The department’s investigation revealed Gregori was keeping two sets of books, using a payroll processing service to report to Employment Development Department and pay her employees, and keeping a fraudulent set of books that she provided to insurers and insurance auditors, which showed a significantly lower payroll amount.

The People moved for appointment of a receiver to manage and preserve Gregori’s assets pursuant to Penal Code section 186.11. The court granted the motion and issued an order appointing the Receiver, identifying the assets subject to the receivership, and specifying the Receiver’s powers.

Among other things, the Receiver was authorized to take possession of, collect income from, and otherwise operate, manage, preserve, and control Gregori’s properties. The order also authorized the Receiver to request court approval and confirmation of all fees and expenses incurred by the receivership in executing its duties. The court “reserve[d] jurisdiction to allocate the receivership costs of administration as between the parties.”

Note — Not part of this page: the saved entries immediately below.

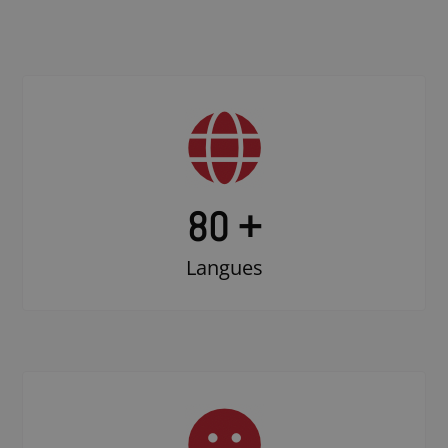
80 +
Langues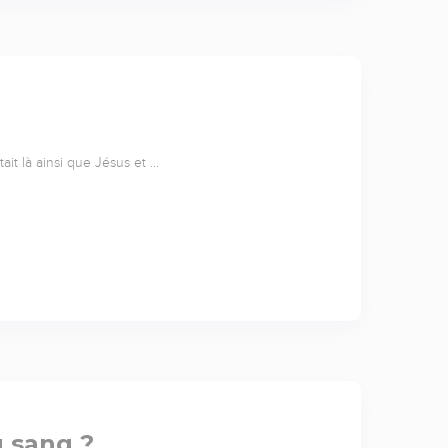
ait là ainsi que Jésus et …
u sang ?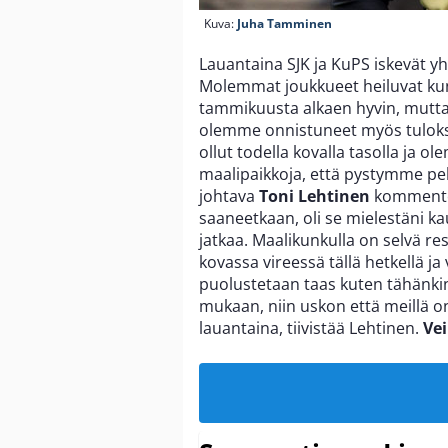
Kuva:
Juha Tamminen
Lauantaina SJK ja KuPS iskevät y
Molemmat joukkueet heiluvat kunt
tammikuusta alkaen hyvin, mutta
olemme onnistuneet myös tuloks
ollut todella kovalla tasolla ja
maalipaikkoja, että pystymme pe
johtava
Toni Lehtinen
kommentoi
saaneetkaan, oli se mielestäni 
jatkaa. Maalikunkulla on selvä r
kovassa vireessä tällä hetkellä j
puolustetaan taas kuten tähänkin
mukaan, niin uskon että meillä 
lauantaina, tiivistää Lehtinen.
Vei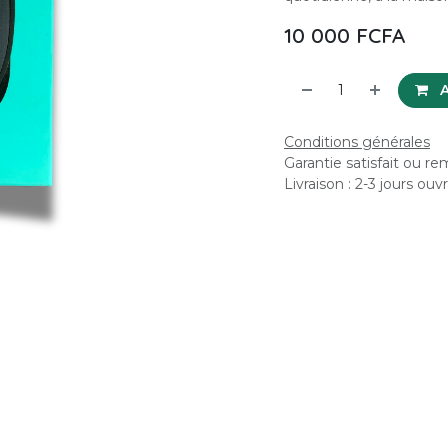
10 000
FCFA
A
Conditions générales
Garantie satisfait ou r
Livraison : 2-3 jours ouv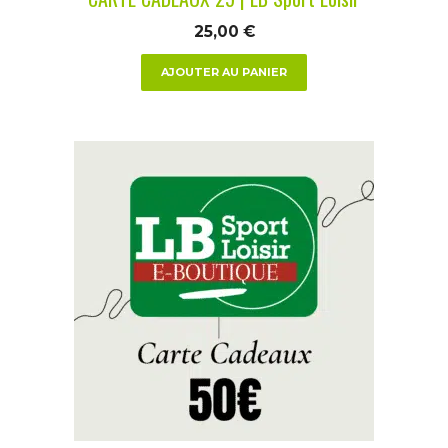
25,00
€
AJOUTER AU PANIER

One of the real properties in the receivership estate was located on Dolores Street in San Francisco and owned by Gregori’s former romantic partner, Richard Bertero,with whom Gregori had commingled funds. Bertero used the Dolores Street property as collateral for a loan from Avalon Funding Corporation.

Later, Bertero filed for Chapter 11 bankruptcy; the Dolores Street property became part of the bankruptcy estate. The bankruptcy court released the Dolores Street property from the automatic bankruptcy stay to allow foreclosing lenders to sell it. When both Avalon and the Receiver made claims to the surplus proceeds from that sale, the trial court ordered the surplus turned over to it to resolve the priority of their claims. Relying on section 186.11, the court ordered that the bulk of the surplus be used to pay the Receiver’s fees and expenses incurred in administering the receivership estate which was roughly $148,000.

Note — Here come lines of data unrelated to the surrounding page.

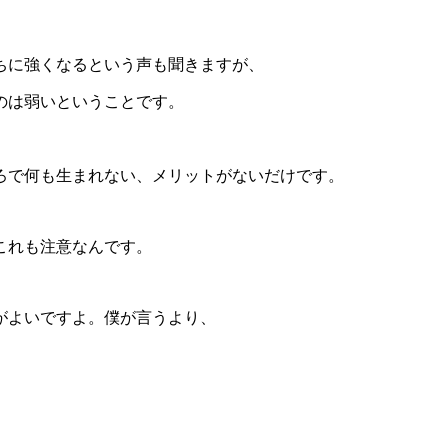
ちに強くなるという声も聞きますが、
のは弱いということです。
ろで何も生まれない、メリットがないだけです。
これも注意なんです。
がよいですよ。僕が言うより、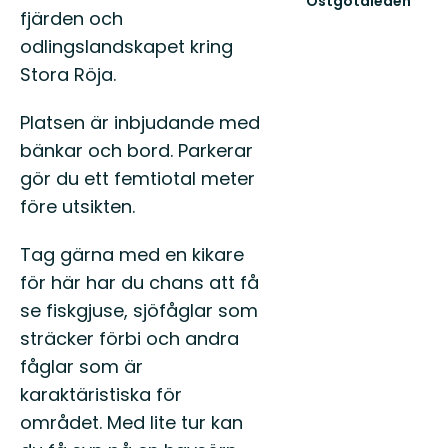
Östgötaleden
fjärden och
Välkommen
till
odlingslandskapet kring
Östgötaleden,
Stora Röja.
150
mils
vandring
Platsen är inbjudande med
...
bänkar och bord. Parkerar
gör du ett femtiotal meter
före utsikten.
Tag gärna med en kikare
för här har du chans att få
se fiskgjuse, sjöfåglar som
sträcker förbi och andra
fåglar som är
karaktäristiska för
området. Med lite tur kan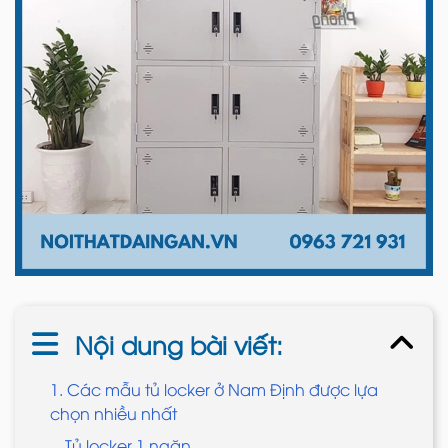
Nội dung bài viết:
1. Các mẫu tủ locker ở Nam Định được lựa
chọn nhiều nhất
Tủ locker 1 ngăn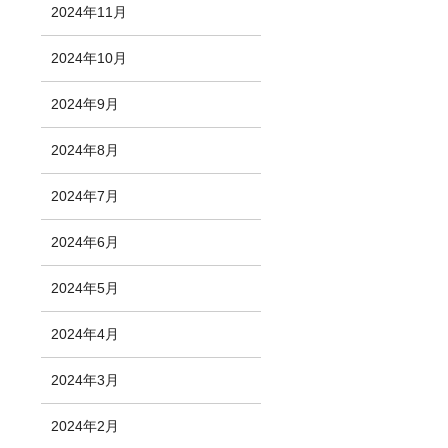
2024年11月
2024年10月
2024年9月
2024年8月
2024年7月
2024年6月
2024年5月
2024年4月
2024年3月
2024年2月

The Court of Appeal Affirmed in the unpublished case of People v. Gregori -A164081 (February 2024)

On appeal, Avalon argues that the Receiver had no valid claim to the surplus; that the court erred by applying section 186.11 rather than the nonjudicial foreclosure statute, Civil Code section 2924k; that the court lacked jurisdiction over the surplus; and that the court misapplied section 186.11. The Receiver argues that the trial court had jurisdiction over the surplus as part of the receivership estate and that the court properly exercised its discretion by finding that section 186.11 authorized it to pay the Receiver before paying Avalon.

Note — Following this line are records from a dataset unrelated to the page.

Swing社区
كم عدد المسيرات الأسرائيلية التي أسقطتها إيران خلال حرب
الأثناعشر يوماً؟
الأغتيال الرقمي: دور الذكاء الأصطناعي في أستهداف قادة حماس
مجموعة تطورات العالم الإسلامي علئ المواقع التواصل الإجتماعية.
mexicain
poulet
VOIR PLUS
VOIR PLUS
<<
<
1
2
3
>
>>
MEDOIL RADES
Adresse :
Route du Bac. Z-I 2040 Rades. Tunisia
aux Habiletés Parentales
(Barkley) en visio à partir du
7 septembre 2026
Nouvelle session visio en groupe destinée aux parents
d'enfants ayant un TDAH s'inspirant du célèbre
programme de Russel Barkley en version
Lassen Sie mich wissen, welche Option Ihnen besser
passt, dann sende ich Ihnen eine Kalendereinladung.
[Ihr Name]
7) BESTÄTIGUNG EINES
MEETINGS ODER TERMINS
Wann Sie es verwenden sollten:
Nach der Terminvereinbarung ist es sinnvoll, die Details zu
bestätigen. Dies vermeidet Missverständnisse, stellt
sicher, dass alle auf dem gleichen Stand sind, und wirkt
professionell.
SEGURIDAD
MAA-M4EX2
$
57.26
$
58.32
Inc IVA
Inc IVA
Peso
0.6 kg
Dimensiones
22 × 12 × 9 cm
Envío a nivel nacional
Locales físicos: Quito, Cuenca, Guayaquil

Penal Code section 186.11, the “Freeze and Seize’ statute, authorizes a trial court to appoint a receiver to preserve the assets of a criminal defendant subject to an “aggravated white collar crime enhancement’ because the defendant was “charged with having committed two or more related felonies involving fraud . . ., a pattern of related felony conduct, and the taking of more than $100,000.”

The court’s goal in the pendent receivership proceedings is to prevent defendants from “dissipat[ing] or secreting [their] assets or property” while the criminal proceedings are pending, and then to use “those assets to pay restitution to victims if the People secure a conviction.”

Subdivision (b) of Civil Code section 2924j specifies that “[n]othing in this section shall preclude any person from pursuing other remedies or claims as to surplus proceeds.” Thus the trial court did not abuse its discretion in declining to adhere to the claim priorities in Civil Code section 2924k.

The trial court’s interpretation of section 186.11 to permit compensation to the Receiver was not an abuse of discretion or contrary to law. The court reviewed the plain language of section 186.11, harmonized the language of the statute to give force and effect to its distinct provisions, and interpreted it to further the policy interests embodied therein.